The essay entertains you by creating this funny image of a child, but it also illustrates the ugly selfishness of humans and how we find both distraction  and solace from our hideous selves in television. It’s brilliant!

Try to find something that works on multiple levels in a Chelsea Handler book. I dare  you. It’s self-deprecating to be self-deprecating. It doesn’t provoke thoughts beyond, “Yeah, I guess midgets are pretty entertaining.” And I guess you could say that’s a difference between a silly book and a literary book – it does more than entertain a reader.

I’ve since read a few collections of essays by women – both of Sloane Crosley’s books, Stefanie Wilder-Taylor, Elisabeth Eaves, Sarah Vowell, Lucy Grealy. Those are books I’d recommend. (For a point of reference, I would not recommend Emma Forrest or Laurie Notaro.) I’m not saying every piece by these women is magnificent. I’m not saying every piece David Sedaris writes is magnificent.
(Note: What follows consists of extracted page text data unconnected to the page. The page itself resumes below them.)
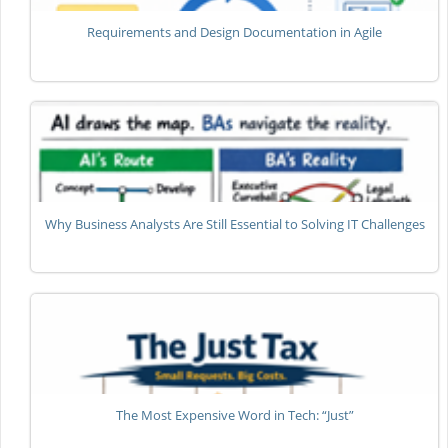
Requirements and Design Documentation in Agile
Why Business Analysts Are Still Essential to Solving IT Challenges
The Most Expensive Word in Tech: “Just”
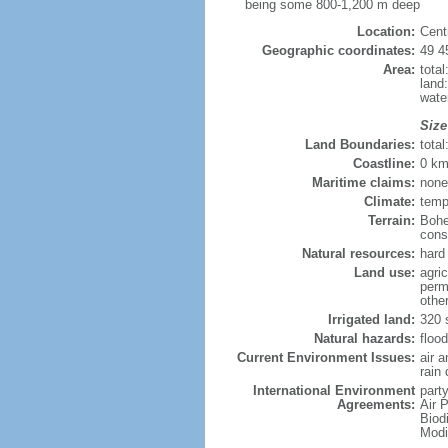
being some 800-1,200 m deep
Location:
Cent
Geographic coordinates:
49 4
Area:
tota
land
wate
Size
Land Boundaries:
tota
Coastline:
0 km
Maritime claims:
none
Climate:
temp
Terrain:
Bohe
consi
Natural resources:
hard 
Land use:
agric
perm
othe
Irrigated land:
320 
Natural hazards:
flood
Current Environment Issues:
air 
rain 
International Environment
party
Agreements:
Air P
Biod
Modi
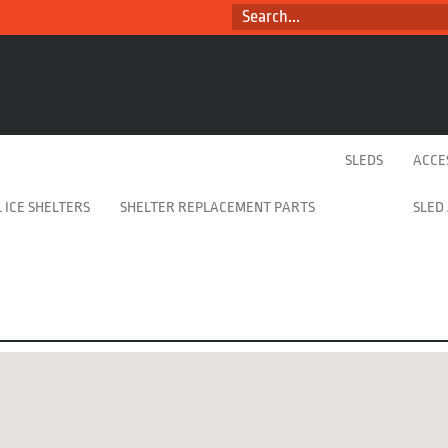
SEARCH...
SLEDS
ACCE
 ICE SHELTERS
SHELTER REPLACEMENT PARTS
SLED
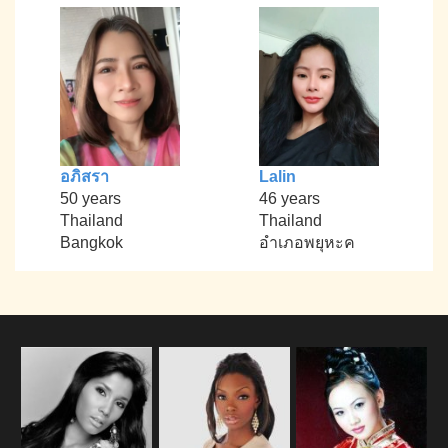
อภิสรา
Lalin
50 years
46 years
Thailand
Thailand
Bangkok
อำเภอพยุหะค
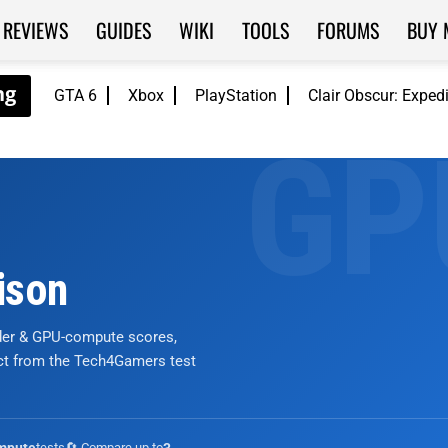
REVIEWS
GUIDES
WIKI
TOOLS
FORUMS
BUY 
GTA 6
Xbox
PlayStation
Clair Obscur: Exped
ison
nder & GPU-compute scores,
ict from the Tech4Gamers test
tests
🔄 Compare up to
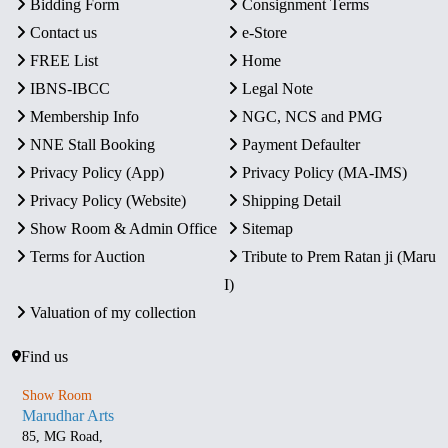
Bidding Form
Consignment Terms
Contact us
e-Store
FREE List
Home
IBNS-IBCC
Legal Note
Membership Info
NGC, NCS and PMG
NNE Stall Booking
Payment Defaulter
Privacy Policy (App)
Privacy Policy (MA-IMS)
Privacy Policy (Website)
Shipping Detail
Show Room & Admin Office
Sitemap
Terms for Auction
Tribute to Prem Ratan ji (Maru
I)
Valuation of my collection
Find us
Show Room
Marudhar Arts
85, MG Road,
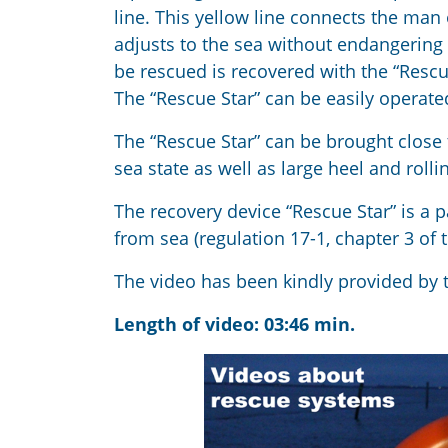
line. This yellow line connects the man
adjusts to the sea without endangering 
be rescued is recovered with the “Rescue
The “Rescue Star” can be easily operat
The “Rescue Star” can be brought close t
sea state as well as large heel and rolli
The recovery device “Rescue Star” is a p
from sea (regulation 17-1, chapter 3 of
The video has been kindly provided by
Length of video: 03:46 min.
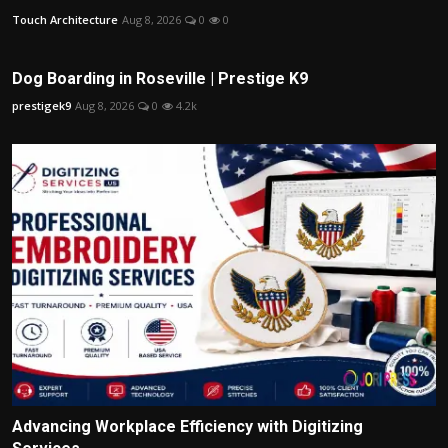
Touch Architecture
Aug 8, 2026
0
0
Dog Boarding in Roseville | Prestige K9
prestigek9
Aug 8, 2026
0
4.2k
Advancing Workplace Efficiency with Digitizing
I’m not expecting perfection. I’d just like to see a female essayist write with intelligent humor. But it might be an entirely different obstacle to overcome: are women who are self-deprecating automatically seen as bimbos? Can a woman poke fun at herself without looking incompetent and undeserving of respect? Or does the problem lie in the fact that women’s experiences are generally perceived as sillier than those of men? Do I have time to even begin discussing this? Not really, so I’ll leave this post unfinished and return to it at a later time.